***** Recorded information *****

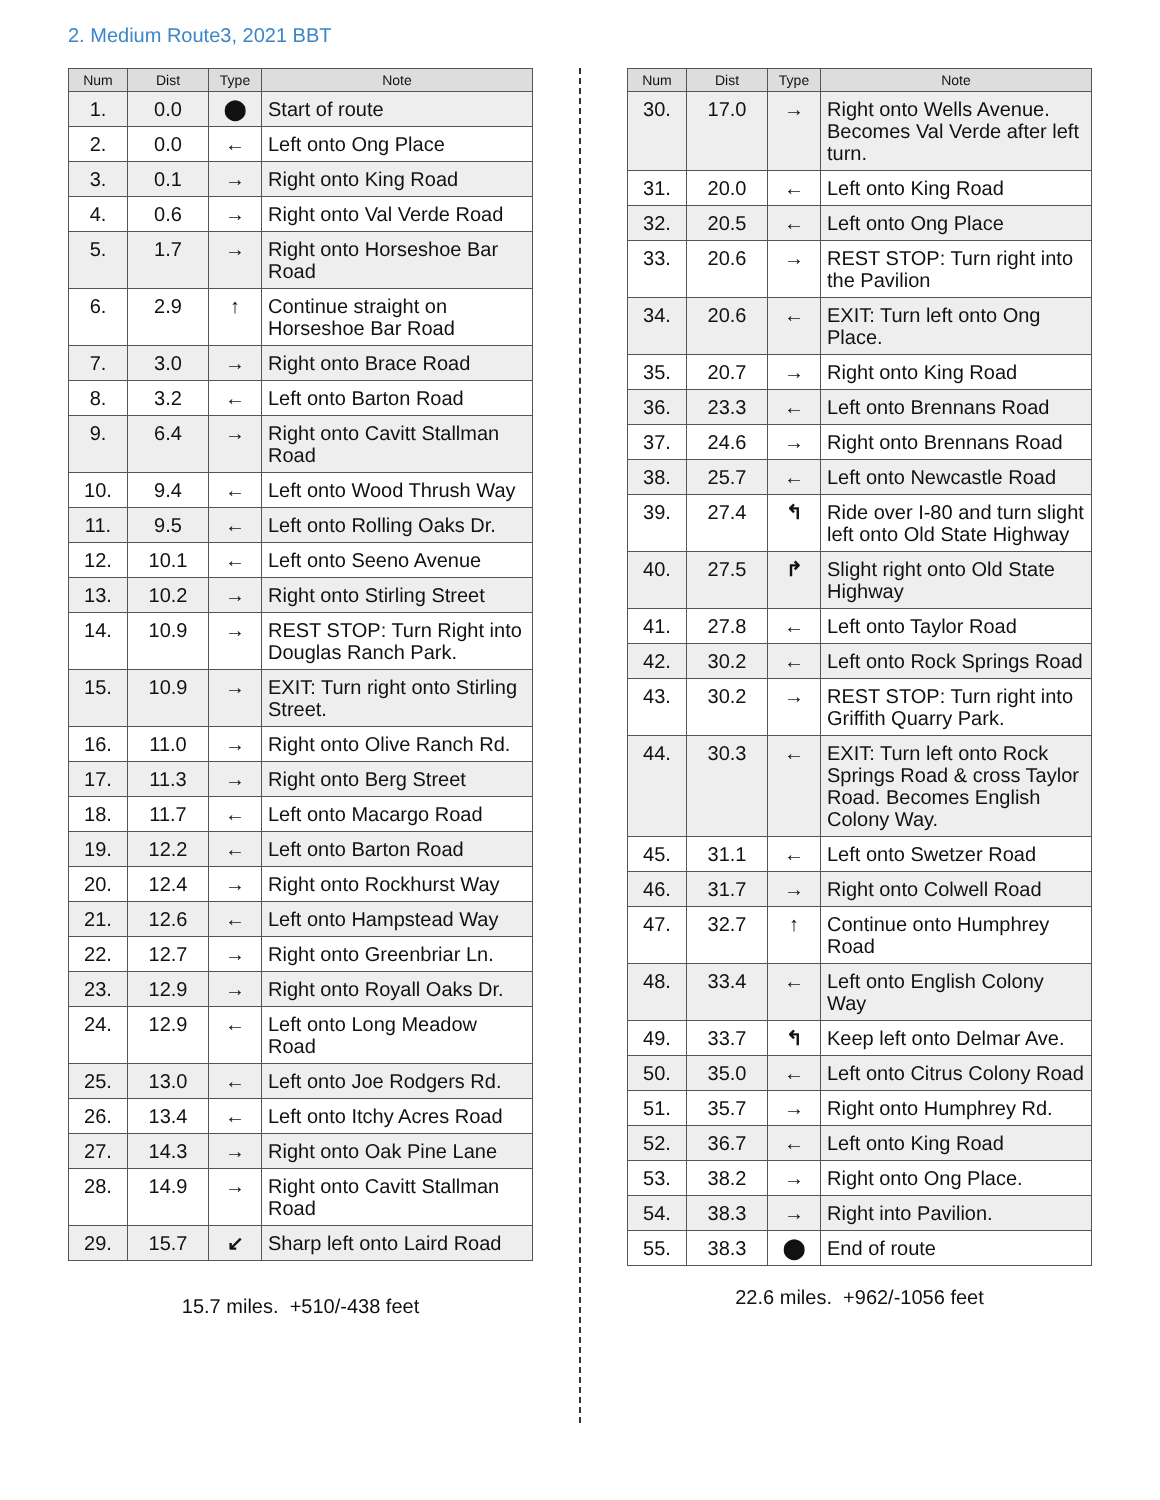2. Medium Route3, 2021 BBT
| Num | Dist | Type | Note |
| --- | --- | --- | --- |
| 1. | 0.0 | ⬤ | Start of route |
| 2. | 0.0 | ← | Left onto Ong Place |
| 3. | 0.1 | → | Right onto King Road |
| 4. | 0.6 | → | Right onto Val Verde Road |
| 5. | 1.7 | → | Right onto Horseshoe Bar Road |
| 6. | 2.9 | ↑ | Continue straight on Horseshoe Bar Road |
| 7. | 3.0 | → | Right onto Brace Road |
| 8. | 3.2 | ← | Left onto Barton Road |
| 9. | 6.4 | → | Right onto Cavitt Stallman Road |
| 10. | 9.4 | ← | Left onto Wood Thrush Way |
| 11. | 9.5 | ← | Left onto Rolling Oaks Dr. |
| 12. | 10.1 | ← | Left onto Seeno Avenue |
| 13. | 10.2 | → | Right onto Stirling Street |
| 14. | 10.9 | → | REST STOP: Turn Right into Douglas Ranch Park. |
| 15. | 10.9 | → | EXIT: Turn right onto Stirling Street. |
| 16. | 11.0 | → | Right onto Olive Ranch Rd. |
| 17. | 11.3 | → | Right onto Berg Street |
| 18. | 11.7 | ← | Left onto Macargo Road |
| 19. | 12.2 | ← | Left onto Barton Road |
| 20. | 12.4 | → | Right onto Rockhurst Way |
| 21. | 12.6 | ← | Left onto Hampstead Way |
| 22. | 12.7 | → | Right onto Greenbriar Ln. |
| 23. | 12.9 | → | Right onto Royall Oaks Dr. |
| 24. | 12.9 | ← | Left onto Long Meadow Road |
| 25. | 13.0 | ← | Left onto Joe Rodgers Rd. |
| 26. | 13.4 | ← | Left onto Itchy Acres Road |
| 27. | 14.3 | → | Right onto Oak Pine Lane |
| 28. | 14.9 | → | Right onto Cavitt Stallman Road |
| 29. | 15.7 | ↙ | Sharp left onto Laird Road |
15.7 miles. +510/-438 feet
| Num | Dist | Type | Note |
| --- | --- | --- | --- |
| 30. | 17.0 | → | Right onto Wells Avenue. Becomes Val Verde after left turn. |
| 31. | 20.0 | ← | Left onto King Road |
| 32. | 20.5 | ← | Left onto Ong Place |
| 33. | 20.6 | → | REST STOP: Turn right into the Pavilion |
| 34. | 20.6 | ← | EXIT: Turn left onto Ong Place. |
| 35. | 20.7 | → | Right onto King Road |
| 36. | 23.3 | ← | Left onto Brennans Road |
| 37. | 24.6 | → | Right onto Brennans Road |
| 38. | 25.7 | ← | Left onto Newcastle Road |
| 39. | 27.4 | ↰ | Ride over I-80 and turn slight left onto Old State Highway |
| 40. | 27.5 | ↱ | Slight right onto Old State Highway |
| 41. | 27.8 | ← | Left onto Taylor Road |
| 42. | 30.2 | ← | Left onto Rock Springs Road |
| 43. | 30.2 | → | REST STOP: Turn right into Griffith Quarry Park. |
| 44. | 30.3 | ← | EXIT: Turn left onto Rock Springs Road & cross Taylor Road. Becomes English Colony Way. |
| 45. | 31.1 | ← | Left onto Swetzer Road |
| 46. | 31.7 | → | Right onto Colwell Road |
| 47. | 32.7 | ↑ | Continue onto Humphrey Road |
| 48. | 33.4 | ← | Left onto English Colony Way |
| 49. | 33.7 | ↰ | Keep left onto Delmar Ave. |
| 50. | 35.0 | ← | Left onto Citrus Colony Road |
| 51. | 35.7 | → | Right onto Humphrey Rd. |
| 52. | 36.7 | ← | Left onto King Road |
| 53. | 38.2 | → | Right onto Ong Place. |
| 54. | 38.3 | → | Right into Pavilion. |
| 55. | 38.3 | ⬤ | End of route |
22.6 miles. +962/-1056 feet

*****

Required action -
The pictures are not wanted, but every line of the listing should be duplicated exactly.

Your response -
2. Medium Route3, 2021 BBT
| Num | Dist | Type | Note |
| --- | --- | --- | --- |
| 1. | 0.0 | ⬤ | Start of route |
| 2. | 0.0 | ← | Left onto Ong Place |
| 3. | 0.1 | → | Right onto King Road |
| 4. | 0.6 | → | Right onto Val Verde Road |
| 5. | 1.7 | → | Right onto Horseshoe Bar Road |
| 6. | 2.9 | ↑ | Continue straight on Horseshoe Bar Road |
| 7. | 3.0 | → | Right onto Brace Road |
| 8. | 3.2 | ← | Left onto Barton Road |
| 9. | 6.4 | → | Right onto Cavitt Stallman Road |
| 10. | 9.4 | ← | Left onto Wood Thrush Way |
| 11. | 9.5 | ← | Left onto Rolling Oaks Dr. |
| 12. | 10.1 | ← | Left onto Seeno Avenue |
| 13. | 10.2 | → | Right onto Stirling Street |
| 14. | 10.9 | → | REST STOP: Turn Right into Douglas Ranch Park. |
| 15. | 10.9 | → | EXIT: Turn right onto Stirling Street. |
| 16. | 11.0 | → | Right onto Olive Ranch Rd. |
| 17. | 11.3 | → | Right onto Berg Street |
| 18. | 11.7 | ← | Left onto Macargo Road |
| 19. | 12.2 | ← | Left onto Barton Road |
| 20. | 12.4 | → | Right onto Rockhurst Way |
| 21. | 12.6 | ← | Left onto Hampstead Way |
| 22. | 12.7 | → | Right onto Greenbriar Ln. |
| 23. | 12.9 | → | Right onto Royall Oaks Dr. |
| 24. | 12.9 | ← | Left onto Long Meadow Road |
| 25. | 13.0 | ← | Left onto Joe Rodgers Rd. |
| 26. | 13.4 | ← | Left onto Itchy Acres Road |
| 27. | 14.3 | → | Right onto Oak Pine Lane |
| 28. | 14.9 | → | Right onto Cavitt Stallman Road |
| 29. | 15.7 | ↙ | Sharp left onto Laird Road |
15.7 miles. +510/-438 feet
| Num | Dist | Type | Note |
| --- | --- | --- | --- |
| 30. | 17.0 | → | Right onto Wells Avenue. Becomes Val Verde after left turn. |
| 31. | 20.0 | ← | Left onto King Road |
| 32. | 20.5 | ← | Left onto Ong Place |
| 33. | 20.6 | → | REST STOP: Turn right into the Pavilion |
| 34. | 20.6 | ← | EXIT: Turn left onto Ong Place. |
| 35. | 20.7 | → | Right onto King Road |
| 36. | 23.3 | ← | Left onto Brennans Road |
| 37. | 24.6 | → | Right onto Brennans Road |
| 38. | 25.7 | ← | Left onto Newcastle Road |
| 39. | 27.4 | ↰ | Ride over I-80 and turn slight left onto Old State Highway |
| 40. | 27.5 | ↱ | Slight right onto Old State Highway |
| 41. | 27.8 | ← | Left onto Taylor Road |
| 42. | 30.2 | ← | Left onto Rock Springs Road |
| 43. | 30.2 | → | REST STOP: Turn right into Griffith Quarry Park. |
| 44. | 30.3 | ← | EXIT: Turn left onto Rock Springs Road & cross Taylor Road. Becomes English Colony Way. |
| 45. | 31.1 | ← | Left onto Swetzer Road |
| 46. | 31.7 | → | Right onto Colwell Road |
| 47. | 32.7 | ↑ | Continue onto Humphrey Road |
| 48. | 33.4 | ← | Left onto English Colony Way |
| 49. | 33.7 | ↰ | Keep left onto Delmar Ave. |
| 50. | 35.0 | ← | Left onto Citrus Colony Road |
| 51. | 35.7 | → | Right onto Humphrey Rd. |
| 52. | 36.7 | ← | Left onto King Road |
| 53. | 38.2 | → | Right onto Ong Place. |
| 54. | 38.3 | → | Right into Pavilion. |
| 55. | 38.3 | ⬤ | End of route |
22.6 miles. +962/-1056 feet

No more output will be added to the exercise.